La perte d’arbres dans les flammes a des effets très larges sur le long terme. Un arbre met du temps à repousser : les incendies signifient une disparition massive d’une bonne partie du couvert forestier dans les régions touchées. L’écosystème se retrouvera davantage composé de milieux ouverts que de milieux forestiers. « Si on enlève le couvert végétal, des problèmes d’érosion vont de plus en plus se poser quand il y aura de la pluie », relève l’écologue. L’environnement est également endommagé par les cendres et gaz toxiques émis par les feux.
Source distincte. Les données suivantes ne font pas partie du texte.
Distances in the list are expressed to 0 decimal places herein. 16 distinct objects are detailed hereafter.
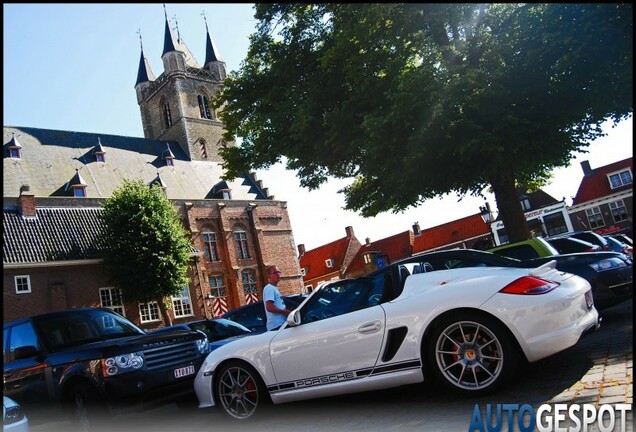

L’écosystème australien est d’autant plus mis à rude épreuve qu’il est en plein cœur de ce que Philipe Grandcolas appelle une « dynamique négative ». Un déterminant bien connu est à l’œuvre dans cette dynamique : le changement climatique. Le sud-est de l’Australie en est particulièrement victime, avec des mois de sécheresse intense et des températures extrêmes ayant parfois atteint 49 degrés. En touchant de telles températures, « on flirte dangereusement avec des conditions limites ». Soumise au changement climatique, la région deviendra toujours plus chaude et aride, ce qui est déjà à l’origine des feux actuels.

Les incendies australiens ont donné lieu à une épaisse fumée qui s'est répandue dans tout le sud-est de la région et même au-delà. // Source : Flickr/CC/Steve Shattuck

Les incendies australiens ont donné lieu à une épaisse fumée qui s'est répandue dans tout le sud-est de la région et même au-delà.

Source : Flickr/CC/Steve Shattuck

« Cela va continuer et s’amplifier. Même si les pluies arrivent, que les feux s’arrêtent, rien ne dit que dans quelques mois ou années un phénomène du même type advienne, forcé par le climat, indique l’écologue à Numerama. Il n’y a aucune raison pour que cela ne recommence pas, au contraire. » Les animaux et les espèces qui ont survécu à l’épisode actuel restent menacés et pourraient disparaître lors d’un prochain épisode incendiaire.

Pas un événement isolé

Pour comprendre ce risque d’accroissement, il faut prendre en compte le « nombre de jours à risques », c’est-à-dire les jours où tous les signaux sont au vert pour qu’un feu se déclenche d’une façon ou d’une autre. D’après les chiffres que nous a fourni Philippe Grandcolas, au sud-est de l’Australie — zone actuellement la plus touchée par les incendies — ce nombre de jours « devait augmenter de 4 à 25 % d’ici 2020, on en voit maintenant le résultat ; et augmenter de 30 à 70 % d’ici 2050. Sur de telles surfaces, c’est très difficile d’intervenir. C’est quelque chose de colossal. »

« Au niveau de l’écosystème, on ne peut pas espérer qu’il y aura de la récupération. »

L’intervention pour endiguer un tel phénomène apparaît d’autant plus difficile qu’il existe le fameux « effet retard ». Si passait au-dessous des seuils de pollution, le réchauffement continuerait à suivre cette voie pendant un certain temps, car les « gaz carboniques ne disparaissent pas instantanément ». Voilà de quoi rappeler une énième fois l’urgence de la situation.

Philippe Grandcolas insiste auprès de Numerama pour que cet épisode australien ne soit pas pris comme un événement isolé, mais bien comme un syndrome d’un contexte planétaire. « Sur les cinquante dernières décennies, c’est le plus gros désastre incendiaire jamais enregistré. Mais c’est dans un contexte de changement climatique. Au niveau de l’écosystème, on ne peut pas espérer qu’il y aura de la récupération. » L’aspect contextuel permet aussi de rappeler qu’à l’échelle de la planète, les régions sont en interaction : les panaches de fumée se déplacent et c’est une « biomasse considérable » qui est actuellement brulée, du carbone s’en dégage et cela a un « impact global non négligeable ».